Stored data entries
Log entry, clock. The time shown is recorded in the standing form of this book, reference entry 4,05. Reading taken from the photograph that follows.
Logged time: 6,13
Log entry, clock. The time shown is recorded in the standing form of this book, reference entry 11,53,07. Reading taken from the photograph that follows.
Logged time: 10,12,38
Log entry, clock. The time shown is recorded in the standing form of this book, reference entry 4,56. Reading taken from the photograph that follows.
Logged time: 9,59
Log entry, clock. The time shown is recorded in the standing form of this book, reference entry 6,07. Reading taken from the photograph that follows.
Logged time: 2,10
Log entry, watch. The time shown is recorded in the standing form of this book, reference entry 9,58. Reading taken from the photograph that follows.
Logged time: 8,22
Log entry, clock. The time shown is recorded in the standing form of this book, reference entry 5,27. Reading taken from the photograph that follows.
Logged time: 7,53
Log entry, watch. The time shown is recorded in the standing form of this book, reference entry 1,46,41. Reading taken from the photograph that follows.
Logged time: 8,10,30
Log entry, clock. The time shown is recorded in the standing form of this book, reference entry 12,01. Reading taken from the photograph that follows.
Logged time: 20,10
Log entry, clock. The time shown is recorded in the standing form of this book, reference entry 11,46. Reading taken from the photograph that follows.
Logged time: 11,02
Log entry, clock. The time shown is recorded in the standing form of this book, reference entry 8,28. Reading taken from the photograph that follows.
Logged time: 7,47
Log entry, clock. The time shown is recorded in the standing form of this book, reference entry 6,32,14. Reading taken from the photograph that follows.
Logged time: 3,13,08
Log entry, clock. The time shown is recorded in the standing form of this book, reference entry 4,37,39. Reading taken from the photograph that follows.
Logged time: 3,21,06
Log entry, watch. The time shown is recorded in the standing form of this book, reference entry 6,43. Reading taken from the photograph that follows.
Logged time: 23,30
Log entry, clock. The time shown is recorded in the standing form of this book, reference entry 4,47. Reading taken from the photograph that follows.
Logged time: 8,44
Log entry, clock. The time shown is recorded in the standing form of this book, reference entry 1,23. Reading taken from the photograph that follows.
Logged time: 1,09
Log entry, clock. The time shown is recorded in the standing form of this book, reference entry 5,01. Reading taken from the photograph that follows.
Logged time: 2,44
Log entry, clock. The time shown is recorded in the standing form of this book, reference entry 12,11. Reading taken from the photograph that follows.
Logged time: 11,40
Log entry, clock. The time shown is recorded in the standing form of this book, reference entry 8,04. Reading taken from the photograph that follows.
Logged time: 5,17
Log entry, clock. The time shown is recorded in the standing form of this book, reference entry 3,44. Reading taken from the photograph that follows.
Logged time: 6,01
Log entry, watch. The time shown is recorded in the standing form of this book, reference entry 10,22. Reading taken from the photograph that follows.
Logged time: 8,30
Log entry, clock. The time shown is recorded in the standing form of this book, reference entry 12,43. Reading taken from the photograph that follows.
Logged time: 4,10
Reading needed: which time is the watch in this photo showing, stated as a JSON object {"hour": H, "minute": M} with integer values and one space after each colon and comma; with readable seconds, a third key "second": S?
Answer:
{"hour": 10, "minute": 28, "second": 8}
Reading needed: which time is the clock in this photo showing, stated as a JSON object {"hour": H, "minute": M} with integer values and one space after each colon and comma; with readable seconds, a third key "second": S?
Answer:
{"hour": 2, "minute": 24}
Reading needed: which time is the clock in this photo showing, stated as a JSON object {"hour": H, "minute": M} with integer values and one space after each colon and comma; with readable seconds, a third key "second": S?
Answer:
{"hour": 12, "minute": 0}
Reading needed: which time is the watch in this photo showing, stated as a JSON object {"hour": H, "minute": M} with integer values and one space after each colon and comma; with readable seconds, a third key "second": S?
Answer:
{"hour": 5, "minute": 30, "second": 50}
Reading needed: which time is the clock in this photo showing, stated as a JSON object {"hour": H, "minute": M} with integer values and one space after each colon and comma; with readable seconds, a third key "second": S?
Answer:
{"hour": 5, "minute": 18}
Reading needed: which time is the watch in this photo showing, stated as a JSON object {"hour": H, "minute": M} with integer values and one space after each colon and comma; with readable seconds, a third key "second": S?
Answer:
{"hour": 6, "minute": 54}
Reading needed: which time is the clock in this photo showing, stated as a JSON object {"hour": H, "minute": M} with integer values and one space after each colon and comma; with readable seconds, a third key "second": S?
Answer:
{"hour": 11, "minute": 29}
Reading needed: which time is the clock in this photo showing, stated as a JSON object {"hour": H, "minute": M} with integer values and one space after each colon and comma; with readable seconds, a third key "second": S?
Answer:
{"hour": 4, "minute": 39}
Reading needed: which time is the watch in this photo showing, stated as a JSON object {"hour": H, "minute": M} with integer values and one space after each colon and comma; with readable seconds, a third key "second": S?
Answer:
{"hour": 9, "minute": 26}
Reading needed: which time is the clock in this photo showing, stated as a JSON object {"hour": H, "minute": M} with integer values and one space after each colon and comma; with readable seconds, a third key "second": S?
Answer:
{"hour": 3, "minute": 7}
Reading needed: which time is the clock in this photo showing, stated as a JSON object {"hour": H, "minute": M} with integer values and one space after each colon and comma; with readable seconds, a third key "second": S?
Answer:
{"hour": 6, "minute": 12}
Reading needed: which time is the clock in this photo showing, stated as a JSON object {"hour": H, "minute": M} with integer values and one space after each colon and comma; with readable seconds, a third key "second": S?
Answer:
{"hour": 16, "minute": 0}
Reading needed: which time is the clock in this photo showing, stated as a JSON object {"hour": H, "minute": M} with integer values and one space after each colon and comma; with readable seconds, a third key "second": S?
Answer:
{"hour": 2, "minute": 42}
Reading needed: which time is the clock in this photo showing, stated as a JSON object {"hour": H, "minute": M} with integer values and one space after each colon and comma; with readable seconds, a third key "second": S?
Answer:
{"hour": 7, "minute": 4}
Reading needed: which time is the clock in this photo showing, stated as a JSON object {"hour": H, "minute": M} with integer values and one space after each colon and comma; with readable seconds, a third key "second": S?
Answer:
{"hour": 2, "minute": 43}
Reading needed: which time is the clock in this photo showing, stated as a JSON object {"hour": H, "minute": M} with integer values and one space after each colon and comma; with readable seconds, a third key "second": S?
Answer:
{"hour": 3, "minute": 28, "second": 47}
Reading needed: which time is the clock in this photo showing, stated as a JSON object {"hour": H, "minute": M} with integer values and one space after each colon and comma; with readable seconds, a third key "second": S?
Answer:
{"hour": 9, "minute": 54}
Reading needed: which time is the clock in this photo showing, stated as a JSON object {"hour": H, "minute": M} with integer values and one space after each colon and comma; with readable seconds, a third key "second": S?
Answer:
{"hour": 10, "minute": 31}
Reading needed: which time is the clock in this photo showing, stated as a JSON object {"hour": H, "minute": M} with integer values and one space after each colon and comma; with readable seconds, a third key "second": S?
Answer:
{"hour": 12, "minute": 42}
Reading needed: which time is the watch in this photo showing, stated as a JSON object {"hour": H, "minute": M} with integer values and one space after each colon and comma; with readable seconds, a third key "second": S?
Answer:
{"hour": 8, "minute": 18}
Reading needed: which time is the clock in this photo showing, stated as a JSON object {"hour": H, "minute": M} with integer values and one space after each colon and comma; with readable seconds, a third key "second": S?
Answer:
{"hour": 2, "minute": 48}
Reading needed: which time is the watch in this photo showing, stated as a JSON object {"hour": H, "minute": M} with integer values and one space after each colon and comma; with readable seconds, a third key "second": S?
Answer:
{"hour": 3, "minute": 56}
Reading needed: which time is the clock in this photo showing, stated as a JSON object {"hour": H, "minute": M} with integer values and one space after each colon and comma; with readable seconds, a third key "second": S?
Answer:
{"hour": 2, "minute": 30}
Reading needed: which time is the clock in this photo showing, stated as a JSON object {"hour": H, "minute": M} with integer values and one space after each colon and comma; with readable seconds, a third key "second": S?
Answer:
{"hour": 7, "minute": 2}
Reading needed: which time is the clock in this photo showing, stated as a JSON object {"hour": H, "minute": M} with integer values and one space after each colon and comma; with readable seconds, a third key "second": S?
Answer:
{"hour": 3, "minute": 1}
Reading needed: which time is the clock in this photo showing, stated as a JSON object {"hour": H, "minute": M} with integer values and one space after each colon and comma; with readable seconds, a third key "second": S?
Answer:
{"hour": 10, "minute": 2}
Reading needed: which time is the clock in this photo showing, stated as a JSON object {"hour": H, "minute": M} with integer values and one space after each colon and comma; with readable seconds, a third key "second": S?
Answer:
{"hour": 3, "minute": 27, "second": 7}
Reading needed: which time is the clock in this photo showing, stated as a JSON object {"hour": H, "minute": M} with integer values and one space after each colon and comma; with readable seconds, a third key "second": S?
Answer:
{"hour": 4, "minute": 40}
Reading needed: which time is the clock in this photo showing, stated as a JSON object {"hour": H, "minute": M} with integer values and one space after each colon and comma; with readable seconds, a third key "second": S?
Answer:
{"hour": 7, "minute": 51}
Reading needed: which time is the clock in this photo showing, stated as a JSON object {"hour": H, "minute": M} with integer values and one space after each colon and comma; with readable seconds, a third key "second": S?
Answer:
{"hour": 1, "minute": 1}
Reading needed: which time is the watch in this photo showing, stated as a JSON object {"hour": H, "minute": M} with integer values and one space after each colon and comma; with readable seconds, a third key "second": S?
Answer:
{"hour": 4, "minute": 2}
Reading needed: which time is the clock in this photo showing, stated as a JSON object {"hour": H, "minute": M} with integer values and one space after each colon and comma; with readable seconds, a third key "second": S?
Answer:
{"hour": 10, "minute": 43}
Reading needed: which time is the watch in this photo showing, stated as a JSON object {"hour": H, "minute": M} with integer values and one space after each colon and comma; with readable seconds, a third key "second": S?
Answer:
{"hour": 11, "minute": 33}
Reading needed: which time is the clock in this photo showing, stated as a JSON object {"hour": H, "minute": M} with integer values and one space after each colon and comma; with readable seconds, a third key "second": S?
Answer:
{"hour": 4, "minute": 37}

• [Task directions]: Render the items as a numbered list with blank lines left out, beginning at the first line and ending with the line that contains "Logged time: 10,12,38".

• [Answer to this problem]:
1. Log entry, clock. The time shown is recorded in the standing form of this book, reference entry 4,05. Reading taken from the photograph that follows.
2. Logged time: 6,13
3. Log entry, clock. The time shown is recorded in the standing form of this book, reference entry 11,53,07. Reading taken from the photograph that follows.
4. Logged time: 10,12,38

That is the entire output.